> [Consignas]:
1 > ¿Cómo se traduce al inglés esta oración del texto de origen: "En esta transición hegemónica, es importante destacar que Rusia es un actor secundario; los actores relevantes son Estados Unidos y China."?
2 > ¿Cómo queda el pasaje del texto de origen que empieza con "Lo descrito sugiere" y sigue hasta "Unidos y China." si se renombra "potencia emergente" como "nación en ascenso"?

> [Texto de origen]:
******
El mundo de hoy, complejo, interconectado y en rápida evolución, requiere un sistema multilateral más eficaz, que se actualice conforme a los tiempos de la cuarta Revolución Industrial, así como a la evolución política, económica y social del mundo. También es crucial hacer a un lado la posguerra que ya pasó, que dio origen a esos organismos, pero que no evolucionaron, manteniendo un status quo que beneficia solo a unos pocos países.
Más de 700,000 personas murieron entre 2021 y 2023; según la Organización Mundial de Migraciones, cerca de 200 millones de personas han migrado en busca de refugio, alimentando discursos xenófobos en algunos países, especialmente en épocas electorales. Desde el final de la Guerra Fría, se han producido tensiones geopolíticas que, sin llegar al estadio de conflicto, generan convulsiones a gran escala.
El cuadro de conflagraciones, como la invasión de Rusia a Ucrania, la crisis de Gaza o la de Sudán, así como los pulsos entre las superpotencias, Estados Unidos y China, Estados Unidos y Rusia, generan un vasto abanico de consecuencias. Las más evidentes son el desastroso impacto humano, las derivas militares derivadas, a su vez, de la carrera armamentística y las reconfiguraciones diplomáticas de alianzas y relaciones.
Lo descrito sugiere que la hegemonía occidental comienza a agotarse y que estamos presenciando una transición hegemónica: por un lado, una potencia emergente, China, desafía a la potencia existente, Estados Unidos, que se resiste a ceder sus espacios, creando así zonas de incertidumbre regional. En esta transición hegemónica, es importante destacar que Rusia es un actor secundario; los actores relevantes son Estados Unidos y China.
Crisis Group, en su seguimiento permanente de los conflictos en todo el mundo, muestra evidencia de contiendas con un alcance militar que va mucho más allá de los territorios afectados por la violencia, con decenas de países activamente involucrados. Por ejemplo, Ucrania recibe armas de más de 30 países; Rusia recibe apoyo de Irán y Corea del Norte, además de una importante ayuda china que sostiene su esfuerzo bélico. La guerra en Gaza tiene una amplia proyección regional, con incidentes armados en países como Líbano, Siria, Irak, Irán y Yemen. La situación en Sudán implica a actores no solo de su entorno africano, sino tan lejanos como Rusia, Emiratos Árabes Unidos o Irán.
******
> [Información proporcionada]:

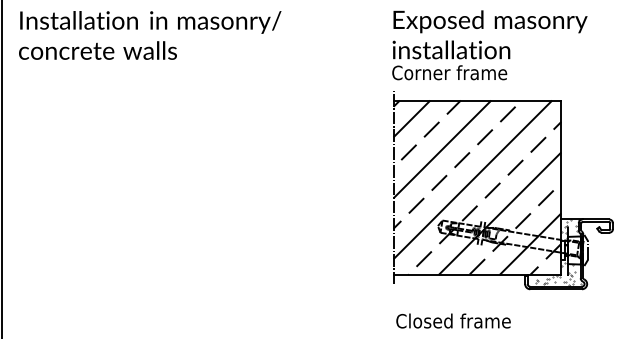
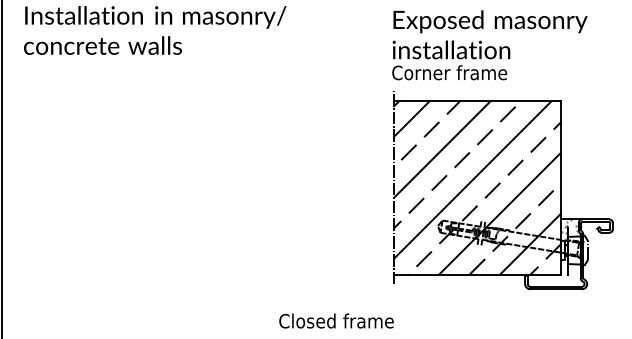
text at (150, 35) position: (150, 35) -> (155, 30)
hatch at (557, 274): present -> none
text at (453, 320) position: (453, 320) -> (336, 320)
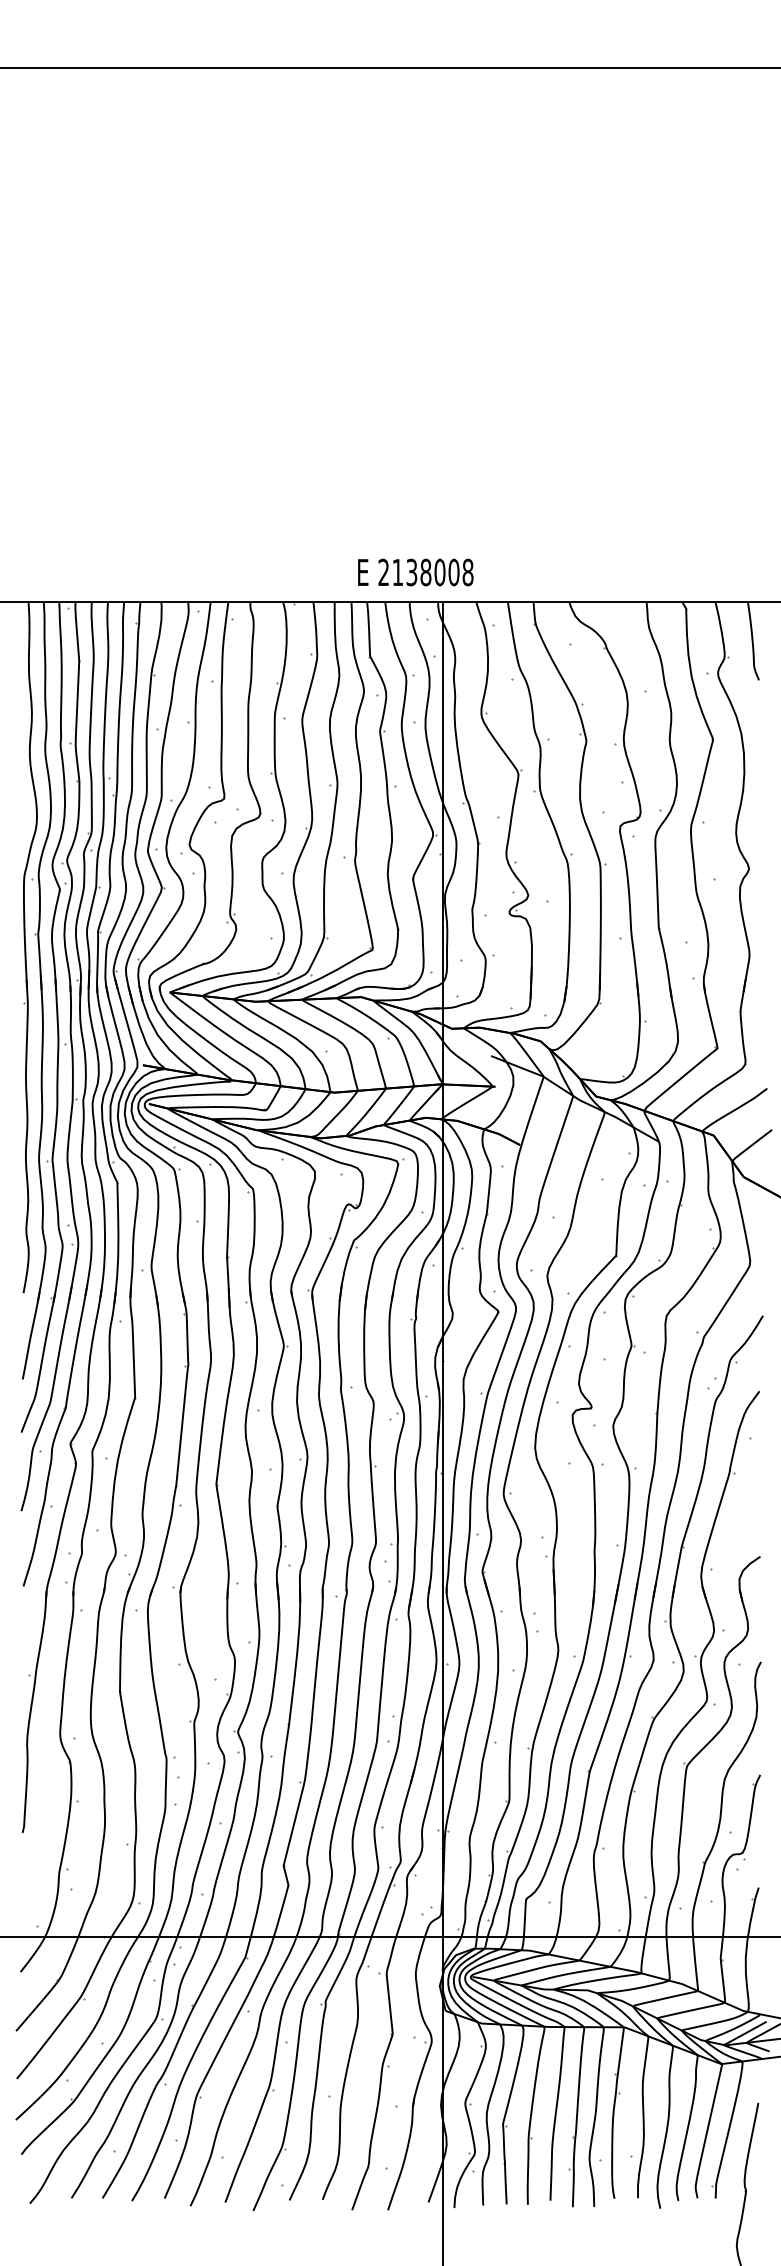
******
> [Problemas resueltos]:
1 > In this hegemonic transition, it is important to note that Russia is a secondary actor; the relevant actors are the United States and China.

2 >
Lo descrito sugiere que la hegemonía occidental comienza a agotarse y que estamos presenciando una transición hegemónica: por un lado, una nación en ascenso, China, desafía a la potencia existente, Estados Unidos, que se resiste a ceder sus espacios, creando así zonas de incertidumbre regional. En esta transición hegemónica, es importante destacar que Rusia es un actor secundario; los actores relevantes son Estados Unidos y China.